Let’s pretend we have a function that creates a bar plot of categorical variable counts using a given data frame and a name of its column.
import pandas as pd
def load_data():
return pd.DataFrame({'x': list('aababc')})
def plot_count_bars(data: pd.DataFrame, column: str):
cnt = data[column].value_counts().rename('counts').reset_index()
return cnt.plot.bar(x='index', y='counts')

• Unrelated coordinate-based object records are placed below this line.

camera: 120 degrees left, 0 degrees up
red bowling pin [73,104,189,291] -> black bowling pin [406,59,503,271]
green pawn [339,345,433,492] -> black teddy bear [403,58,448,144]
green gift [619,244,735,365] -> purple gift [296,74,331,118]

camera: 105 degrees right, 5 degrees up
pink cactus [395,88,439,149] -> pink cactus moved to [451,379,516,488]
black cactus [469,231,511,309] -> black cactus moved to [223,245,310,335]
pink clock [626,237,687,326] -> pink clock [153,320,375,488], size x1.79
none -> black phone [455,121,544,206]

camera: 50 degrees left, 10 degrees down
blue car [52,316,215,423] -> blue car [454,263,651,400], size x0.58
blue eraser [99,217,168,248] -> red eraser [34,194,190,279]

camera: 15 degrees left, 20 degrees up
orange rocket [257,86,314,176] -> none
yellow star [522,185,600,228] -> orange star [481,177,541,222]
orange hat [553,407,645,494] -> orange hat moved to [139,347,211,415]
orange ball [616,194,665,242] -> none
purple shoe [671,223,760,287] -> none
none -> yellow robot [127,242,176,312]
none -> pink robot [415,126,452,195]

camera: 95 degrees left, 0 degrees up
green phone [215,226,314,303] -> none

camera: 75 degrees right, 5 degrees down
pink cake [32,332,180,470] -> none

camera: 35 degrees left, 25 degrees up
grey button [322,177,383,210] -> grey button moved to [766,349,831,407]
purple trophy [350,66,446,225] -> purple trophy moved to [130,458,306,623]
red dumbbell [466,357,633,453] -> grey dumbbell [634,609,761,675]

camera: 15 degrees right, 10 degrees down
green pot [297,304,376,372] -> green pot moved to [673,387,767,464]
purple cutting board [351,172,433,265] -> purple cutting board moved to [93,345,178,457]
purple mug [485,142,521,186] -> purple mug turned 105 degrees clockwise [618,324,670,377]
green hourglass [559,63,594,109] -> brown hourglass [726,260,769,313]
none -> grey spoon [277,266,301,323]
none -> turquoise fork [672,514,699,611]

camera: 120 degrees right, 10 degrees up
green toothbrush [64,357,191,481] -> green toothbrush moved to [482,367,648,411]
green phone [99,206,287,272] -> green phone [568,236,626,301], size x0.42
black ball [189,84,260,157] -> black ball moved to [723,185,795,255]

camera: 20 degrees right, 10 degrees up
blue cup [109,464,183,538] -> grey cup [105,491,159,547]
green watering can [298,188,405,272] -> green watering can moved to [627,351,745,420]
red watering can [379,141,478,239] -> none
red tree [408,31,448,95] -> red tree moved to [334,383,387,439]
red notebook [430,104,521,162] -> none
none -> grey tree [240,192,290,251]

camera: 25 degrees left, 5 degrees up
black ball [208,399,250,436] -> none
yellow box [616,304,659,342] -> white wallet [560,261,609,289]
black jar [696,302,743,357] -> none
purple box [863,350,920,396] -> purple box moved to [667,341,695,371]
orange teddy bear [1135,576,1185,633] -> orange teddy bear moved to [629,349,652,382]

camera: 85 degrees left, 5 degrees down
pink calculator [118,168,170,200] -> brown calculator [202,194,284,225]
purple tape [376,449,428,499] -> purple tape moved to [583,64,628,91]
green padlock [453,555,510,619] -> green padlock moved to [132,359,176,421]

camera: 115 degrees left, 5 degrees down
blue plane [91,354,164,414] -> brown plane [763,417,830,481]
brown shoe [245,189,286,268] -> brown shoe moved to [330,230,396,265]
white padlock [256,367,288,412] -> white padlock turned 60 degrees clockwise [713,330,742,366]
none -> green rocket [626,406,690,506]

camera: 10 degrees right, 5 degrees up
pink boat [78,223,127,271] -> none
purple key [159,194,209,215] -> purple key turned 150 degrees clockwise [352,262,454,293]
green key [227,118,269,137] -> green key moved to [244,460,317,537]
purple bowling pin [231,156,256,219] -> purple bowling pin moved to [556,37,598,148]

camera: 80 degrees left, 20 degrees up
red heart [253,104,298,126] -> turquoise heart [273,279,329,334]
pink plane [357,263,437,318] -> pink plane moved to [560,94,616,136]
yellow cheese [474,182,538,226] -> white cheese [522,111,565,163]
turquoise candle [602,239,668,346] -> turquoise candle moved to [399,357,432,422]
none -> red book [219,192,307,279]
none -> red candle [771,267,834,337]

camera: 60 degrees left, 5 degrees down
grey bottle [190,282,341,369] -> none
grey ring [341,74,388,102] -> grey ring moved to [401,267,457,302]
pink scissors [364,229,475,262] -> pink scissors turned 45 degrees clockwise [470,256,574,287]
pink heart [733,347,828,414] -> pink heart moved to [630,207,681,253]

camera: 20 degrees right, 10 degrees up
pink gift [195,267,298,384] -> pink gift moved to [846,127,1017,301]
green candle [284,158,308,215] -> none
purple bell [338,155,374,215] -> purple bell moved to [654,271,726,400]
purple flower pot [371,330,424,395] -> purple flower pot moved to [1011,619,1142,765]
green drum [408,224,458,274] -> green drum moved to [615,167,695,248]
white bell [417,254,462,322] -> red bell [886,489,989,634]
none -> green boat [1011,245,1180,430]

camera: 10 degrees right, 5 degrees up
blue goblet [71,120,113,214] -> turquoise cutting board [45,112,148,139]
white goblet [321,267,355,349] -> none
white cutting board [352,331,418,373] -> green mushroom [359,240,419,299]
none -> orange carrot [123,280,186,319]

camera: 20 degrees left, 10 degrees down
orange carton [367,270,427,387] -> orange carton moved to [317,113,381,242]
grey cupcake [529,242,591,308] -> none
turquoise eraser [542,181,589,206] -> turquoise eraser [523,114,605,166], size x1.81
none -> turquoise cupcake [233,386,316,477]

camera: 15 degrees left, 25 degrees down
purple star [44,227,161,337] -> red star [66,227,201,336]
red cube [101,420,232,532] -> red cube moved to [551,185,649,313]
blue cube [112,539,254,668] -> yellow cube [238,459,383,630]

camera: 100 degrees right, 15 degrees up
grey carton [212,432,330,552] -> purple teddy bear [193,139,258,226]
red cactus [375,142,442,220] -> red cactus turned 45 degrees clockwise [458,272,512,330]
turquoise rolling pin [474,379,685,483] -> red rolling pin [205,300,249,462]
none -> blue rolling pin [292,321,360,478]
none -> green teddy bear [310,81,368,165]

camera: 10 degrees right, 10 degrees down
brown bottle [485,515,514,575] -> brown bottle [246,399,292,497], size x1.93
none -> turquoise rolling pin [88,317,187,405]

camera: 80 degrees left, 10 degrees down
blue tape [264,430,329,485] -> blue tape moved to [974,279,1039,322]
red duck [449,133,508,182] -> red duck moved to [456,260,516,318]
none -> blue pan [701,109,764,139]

plot_count_bars(load_data(), column='x')
Looks good! However, what if we later create another function that generates a similar plot but using dots connected with a line instead of bars?
def plot_count_line(data: pd.DataFrame, column: str):
cnt = data[column].value_counts().rename('counts').reset_index()
return cnt.plot.line(x='index', y='counts', marker='o')
plot_count_line(load_data(), column='x')
It works as well but see that the counting code is duplicated twice. So it is
better to keep the computational logic separate from plotting. For example,
create a new function called counts
that takes a data frame and generates
counts. Then, modify the plotting functions, so they take the pre-computed
values and perform the rendering.
def counts(data: pd.DataFrame, column: str):
return data[column].value_counts().rename('counts').reset_index()
def plot_count_bars(cnt: pd.DataFrame):
return cnt.plot.bar(x='index', y='counts')
def plot_count_line(cnt: pd.DataFrame):
return cnt.plot.line(x='index', y='counts', marker='o')
cnt = counts(load_data())
plot_count_bars(cnt)
plot_count_line(cnt)
The example is intentionally super-simple but this tip gets much more relevant for complex cases.